10. Will my firm’s receipt of a forgivable PPP loan disqualify it from receiving tax credits under the CARES Act?

Yes. A firm that receives a PPP loan is ineligible for the CARES Act’s Employee Retention Payroll Tax Credit3 and/or the Act’s Delay of Payment of Employer Payroll Taxes program.4 Those tax-related provisions of the Act are discussed here.

11. What lenders can issue a PPP loan?

The SBA lender list can be found here. Firms should navigate to the link of their local SBA office, which will have a resource guide listing the relevant information.
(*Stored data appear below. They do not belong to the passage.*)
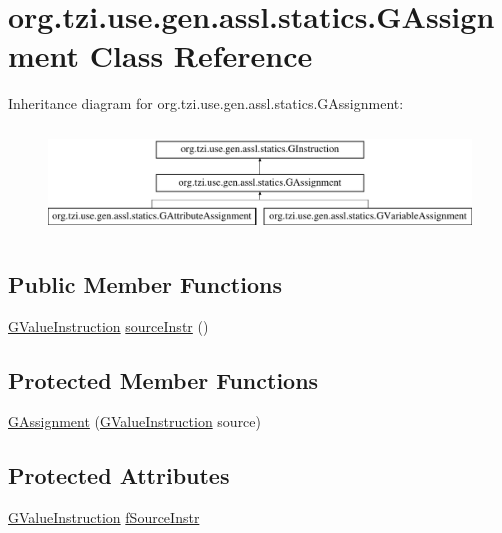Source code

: \hypertarget{classorg_1_1tzi_1_1use_1_1gen_1_1assl_1_1statics_1_1_g_assignment}{\section{org.\-tzi.\-use.\-gen.\-assl.\-statics.\-G\-Assignment Class Reference}
\label{classorg_1_1tzi_1_1use_1_1gen_1_1assl_1_1statics_1_1_g_assignment}
}
Inheritance diagram for org.\-tzi.\-use.\-gen.\-assl.\-statics.\-G\-Assignment\-:\begin{figure}[H]
\begin{center}
\leavevmode
\includegraphics[height=2.857143cm]{classorg_1_1tzi_1_1use_1_1gen_1_1assl_1_1statics_1_1_g_assignment}
\end{center}
\end{figure}
\subsection*{Public Member Functions}
\begin{DoxyCompactItemize}
\item 
\hyperlink{interfaceorg_1_1tzi_1_1use_1_1gen_1_1assl_1_1statics_1_1_g_value_instruction}{G\-Value\-Instruction} \hyperlink{classorg_1_1tzi_1_1use_1_1gen_1_1assl_1_1statics_1_1_g_assignment_a02b5780dc7c85dd4ef76d0a5c15cec4b}{source\-Instr} ()
\end{DoxyCompactItemize}
\subsection*{Protected Member Functions}
\begin{DoxyCompactItemize}
\item 
\hyperlink{classorg_1_1tzi_1_1use_1_1gen_1_1assl_1_1statics_1_1_g_assignment_a341f8fed99f5d465a79e42f80787f778}{G\-Assignment} (\hyperlink{interfaceorg_1_1tzi_1_1use_1_1gen_1_1assl_1_1statics_1_1_g_value_instruction}{G\-Value\-Instruction} source)
\end{DoxyCompactItemize}
\subsection*{Protected Attributes}
\begin{DoxyCompactItemize}
\item 
\hyperlink{interfaceorg_1_1tzi_1_1use_1_1gen_1_1assl_1_1statics_1_1_g_value_instruction}{G\-Value\-Instruction} \hyperlink{classorg_1_1tzi_1_1use_1_1gen_1_1assl_1_1statics_1_1_g_assignment_a32c4a99cfac30f4b32ea743d6cc0ace1}{f\-Source\-Instr}
\end{DoxyCompactItemize}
12. Are certain businesses more likely to receive loans than others?

The Senate recommends that the SBA Administrator issue guidance “prioritize[ing] small business concerns and entities in underserved and rural markets, including veterans and members of the military community, small business concerns owned and controlled by socially and economically disadvantaged individuals . . ., women, and businesses in operation for less than 2 years.” But this list is by no means exclusive, and other businesses will be eligible for PPP loans as well.

1 See https://www.sba.gov/document/support--table-size-standards.

2 Certain industries are not subject to the 500-employee ceiling, and instead are subject to different SBA size or revenue standards. See 13 C.F.R. § 121.201. For example, certain oil and gas and manufacturing businesses have an employee threshold of between 1000 and 1500 employees, rather than 500, and e-commerce companies are subject to a revenue threshold of $41.5 million per year.

3 See CARES Act § 2301; Internal Rev. Code § 3111.

4 See CARES Act § 2302; Internal Rev. Code §§ 3111(a) and 1401(a).

DISCLAIMER: Because of the generality of this update, the information provided herein may not be applicable in all situations and should not be acted upon without specific legal advice based on particular situations.